Otis Rush Chicago Blues Band Poster
The yin-yang of Wes Wilson's universe features prominently in BG053. The male and female figures appear Native American, worshipers who, like Wilson, used plant-derived drugs to access the spirit world, and are two aspects of one soul; day and night, sun and moon.
The 1st printing was printed on vellum using the "split fountain technique". On this pre-concert original, the background to the right of the "s" in "Mothers" is rust colored. The black border has an even matte finish. It measures 13 5/16" x 22 1/4".
The 2nd printing is on stock that is characterized by its splotchy finish, particularly noticeable in the black border. This post-concert reprint also utilized the "split fountain technique", but here the background to the right of the "s" in "Mothers" is a yellow to orange color. It measures 13 7/16" x 22 3/8".

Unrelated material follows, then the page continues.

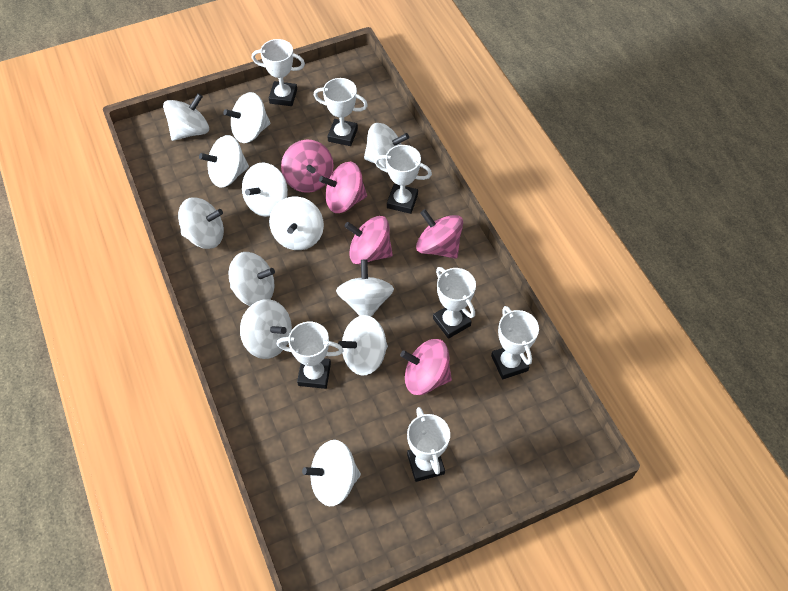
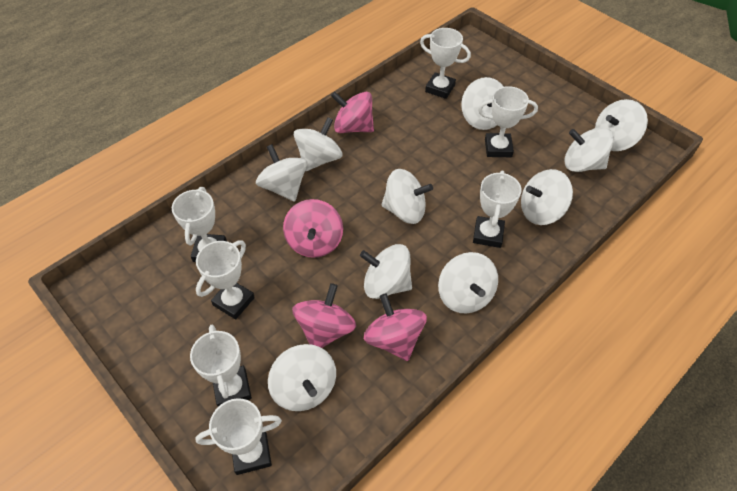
pink spinning top: [281,140,334,193] [319,162,367,213] [344,216,393,264] [400,339,452,395] [416,209,463,259] = 5 -> [283,199,343,258] [292,283,356,348] [331,92,374,133] [364,293,427,361] = 4
white spinning top: [163,93,209,141] [178,197,224,249] [199,135,249,188] [223,92,270,143] [228,252,275,306] [240,299,292,359] [242,162,288,217] [269,197,324,250] [302,440,361,506] [336,260,394,317] [338,315,388,375] [364,123,409,168] = 12 -> [256,144,308,202] [268,344,336,411] [294,117,343,171] [360,244,412,299] [381,169,433,224] [438,252,498,314] [461,77,504,130] [521,169,573,225] [564,127,614,172] [595,99,648,151] = 10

When the Avalon Ballroom and Bill Graham's Fillmore Auditorium began to hold weekly dance concerts, Wilson was called upon to design the posters. He created psychedelic posters from February 1966 to May 1967, when disputes over money severed his connection with Graham. Wilson pioneered the psychedelic rock poster. Intended for a particular audience, "one that was tuned in to the psychedelic experience," his art, and especially the exaggerated freehand lettering, emerged from Wilson's own involvement with that experience and the psychedelic art of light shows.